Activity:
Can you give every line of the data below as a numbered list, leaving out the blank lines?

Data records:
=-=-=

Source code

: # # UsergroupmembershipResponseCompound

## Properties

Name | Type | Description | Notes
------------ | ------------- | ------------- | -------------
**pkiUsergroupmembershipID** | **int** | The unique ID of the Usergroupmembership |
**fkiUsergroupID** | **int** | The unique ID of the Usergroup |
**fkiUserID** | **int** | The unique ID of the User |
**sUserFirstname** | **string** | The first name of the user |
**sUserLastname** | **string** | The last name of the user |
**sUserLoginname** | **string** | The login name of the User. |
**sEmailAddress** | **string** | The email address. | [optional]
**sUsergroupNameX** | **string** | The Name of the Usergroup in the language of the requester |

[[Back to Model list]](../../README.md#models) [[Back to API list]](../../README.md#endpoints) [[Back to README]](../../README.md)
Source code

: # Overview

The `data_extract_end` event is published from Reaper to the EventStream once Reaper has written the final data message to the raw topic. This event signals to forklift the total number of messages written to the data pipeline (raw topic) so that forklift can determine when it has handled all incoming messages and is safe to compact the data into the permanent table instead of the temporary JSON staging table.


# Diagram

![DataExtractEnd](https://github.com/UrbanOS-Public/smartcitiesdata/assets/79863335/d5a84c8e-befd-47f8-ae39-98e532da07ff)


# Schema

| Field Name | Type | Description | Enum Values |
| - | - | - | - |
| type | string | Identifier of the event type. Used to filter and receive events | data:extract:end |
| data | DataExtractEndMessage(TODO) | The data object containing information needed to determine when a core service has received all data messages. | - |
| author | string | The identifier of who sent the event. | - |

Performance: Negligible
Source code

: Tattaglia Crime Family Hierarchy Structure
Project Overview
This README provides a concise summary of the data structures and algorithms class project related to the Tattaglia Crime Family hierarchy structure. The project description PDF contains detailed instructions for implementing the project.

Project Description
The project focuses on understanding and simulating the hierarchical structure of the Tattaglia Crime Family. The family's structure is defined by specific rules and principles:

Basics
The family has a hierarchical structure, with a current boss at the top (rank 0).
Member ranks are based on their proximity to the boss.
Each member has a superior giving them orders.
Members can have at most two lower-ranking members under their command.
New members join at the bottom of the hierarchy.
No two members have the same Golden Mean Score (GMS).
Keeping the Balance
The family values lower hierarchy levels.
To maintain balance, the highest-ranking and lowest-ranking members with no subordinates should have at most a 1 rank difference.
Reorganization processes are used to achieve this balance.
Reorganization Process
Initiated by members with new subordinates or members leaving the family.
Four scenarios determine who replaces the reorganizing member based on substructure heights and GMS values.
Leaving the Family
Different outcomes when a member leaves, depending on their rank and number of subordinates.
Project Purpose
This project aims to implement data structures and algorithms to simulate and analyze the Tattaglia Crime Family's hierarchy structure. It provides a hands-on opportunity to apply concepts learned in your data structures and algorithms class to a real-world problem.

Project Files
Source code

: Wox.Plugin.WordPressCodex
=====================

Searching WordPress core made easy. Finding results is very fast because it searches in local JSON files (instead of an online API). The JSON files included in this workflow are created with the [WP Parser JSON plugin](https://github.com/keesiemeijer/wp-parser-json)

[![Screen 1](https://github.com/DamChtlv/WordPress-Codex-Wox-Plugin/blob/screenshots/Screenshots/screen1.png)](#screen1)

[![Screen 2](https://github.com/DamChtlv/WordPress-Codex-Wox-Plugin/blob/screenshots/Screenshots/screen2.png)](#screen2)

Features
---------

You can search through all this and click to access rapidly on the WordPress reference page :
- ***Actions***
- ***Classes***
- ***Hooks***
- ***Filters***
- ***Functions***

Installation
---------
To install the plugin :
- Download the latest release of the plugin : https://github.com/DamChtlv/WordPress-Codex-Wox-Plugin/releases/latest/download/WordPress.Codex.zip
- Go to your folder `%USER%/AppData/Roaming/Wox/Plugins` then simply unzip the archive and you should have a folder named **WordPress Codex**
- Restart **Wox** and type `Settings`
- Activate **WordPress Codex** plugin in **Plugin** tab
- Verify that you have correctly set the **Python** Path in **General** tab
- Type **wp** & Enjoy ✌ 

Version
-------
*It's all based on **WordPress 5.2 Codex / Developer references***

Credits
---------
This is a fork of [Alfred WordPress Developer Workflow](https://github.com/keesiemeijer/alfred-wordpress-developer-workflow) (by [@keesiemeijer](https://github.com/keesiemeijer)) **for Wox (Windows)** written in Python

=-=-=

Answer below:
1. Source code
2. : # # UsergroupmembershipResponseCompound
3. ## Properties
4. Name | Type | Description | Notes
5. ------------ | ------------- | ------------- | -------------
6. **pkiUsergroupmembershipID** | **int** | The unique ID of the Usergroupmembership |
7. **fkiUsergroupID** | **int** | The unique ID of the Usergroup |
8. **fkiUserID** | **int** | The unique ID of the User |
9. **sUserFirstname** | **string** | The first name of the user |
10. **sUserLastname** | **string** | The last name of the user |
11. **sUserLoginname** | **string** | The login name of the User. |
12. **sEmailAddress** | **string** | The email address. | [optional]
13. **sUsergroupNameX** | **string** | The Name of the Usergroup in the language of the requester |
14. [[Back to Model list]](../../README.md#models) [[Back to API list]](../../README.md#endpoints) [[Back to README]](../../README.md)
15. Source code
16. : # Overview
17. The `data_extract_end` event is published from Reaper to the EventStream once Reaper has written the final data message to the raw topic. This event signals to forklift the total number of messages written to the data pipeline (raw topic) so that forklift can determine when it has handled all incoming messages and is safe to compact the data into the permanent table instead of the temporary JSON staging table.
18. # Diagram
19. ![DataExtractEnd](https://github.com/UrbanOS-Public/smartcitiesdata/assets/79863335/d5a84c8e-befd-47f8-ae39-98e532da07ff)
20. # Schema
21. | Field Name | Type | Description | Enum Values |
22. | - | - | - | - |
23. | type | string | Identifier of the event type. Used to filter and receive events | data:extract:end |
24. | data | DataExtractEndMessage(TODO) | The data object containing information needed to determine when a core service has received all data messages. | - |
25. | author | string | The identifier of who sent the event. | - |
26. Performance: Negligible
27. Source code
28. : Tattaglia Crime Family Hierarchy Structure
29. Project Overview
30. This README provides a concise summary of the data structures and algorithms class project related to the Tattaglia Crime Family hierarchy structure. The project description PDF contains detailed instructions for implementing the project.
31. Project Description
32. The project focuses on understanding and simulating the hierarchical structure of the Tattaglia Crime Family. The family's structure is defined by specific rules and principles:
33. Basics
34. The family has a hierarchical structure, with a current boss at the top (rank 0).
35. Member ranks are based on their proximity to the boss.
36. Each member has a superior giving them orders.
37. Members can have at most two lower-ranking members under their command.
38. New members join at the bottom of the hierarchy.
39. No two members have the same Golden Mean Score (GMS).
40. Keeping the Balance
41. The family values lower hierarchy levels.
42. To maintain balance, the highest-ranking and lowest-ranking members with no subordinates should have at most a 1 rank difference.
43. Reorganization processes are used to achieve this balance.
44. Reorganization Process
45. Initiated by members with new subordinates or members leaving the family.
46. Four scenarios determine who replaces the reorganizing member based on substructure heights and GMS values.
47. Leaving the Family
48. Different outcomes when a member leaves, depending on their rank and number of subordinates.
49. Project Purpose
50. This project aims to implement data structures and algorithms to simulate and analyze the Tattaglia Crime Family's hierarchy structure. It provides a hands-on opportunity to apply concepts learned in your data structures and algorithms class to a real-world problem.
51. Project Files
52. Source code
53. : Wox.Plugin.WordPressCodex
54. =====================
55. Searching WordPress core made easy. Finding results is very fast because it searches in local JSON files (instead of an online API). The JSON files included in this workflow are created with the [WP Parser JSON plugin](https://github.com/keesiemeijer/wp-parser-json)
56. [![Screen 1](https://github.com/DamChtlv/WordPress-Codex-Wox-Plugin/blob/screenshots/Screenshots/screen1.png)](#screen1)
57. [![Screen 2](https://github.com/DamChtlv/WordPress-Codex-Wox-Plugin/blob/screenshots/Screenshots/screen2.png)](#screen2)
58. Features
59. ---------
60. You can search through all this and click to access rapidly on the WordPress reference page :
61. - ***Actions***
62. - ***Classes***
63. - ***Hooks***
64. - ***Filters***
65. - ***Functions***
66. Installation
67. ---------
68. To install the plugin :
69. - Download the latest release of the plugin : https://github.com/DamChtlv/WordPress-Codex-Wox-Plugin/releases/latest/download/WordPress.Codex.zip
70. - Go to your folder `%USER%/AppData/Roaming/Wox/Plugins` then simply unzip the archive and you should have a folder named **WordPress Codex**
71. - Restart **Wox** and type `Settings`
72. - Activate **WordPress Codex** plugin in **Plugin** tab
73. - Verify that you have correctly set the **Python** Path in **General** tab
74. - Type **wp** & Enjoy ✌ 
75. Version
76. -------
77. *It's all based on **WordPress 5.2 Codex / Developer references***
78. Credits
79. ---------
80. This is a fork of [Alfred WordPress Developer Workflow](https://github.com/keesiemeijer/alfred-wordpress-developer-workflow) (by [@keesiemeijer](https://github.com/keesiemeijer)) **for Wox (Windows)** written in Python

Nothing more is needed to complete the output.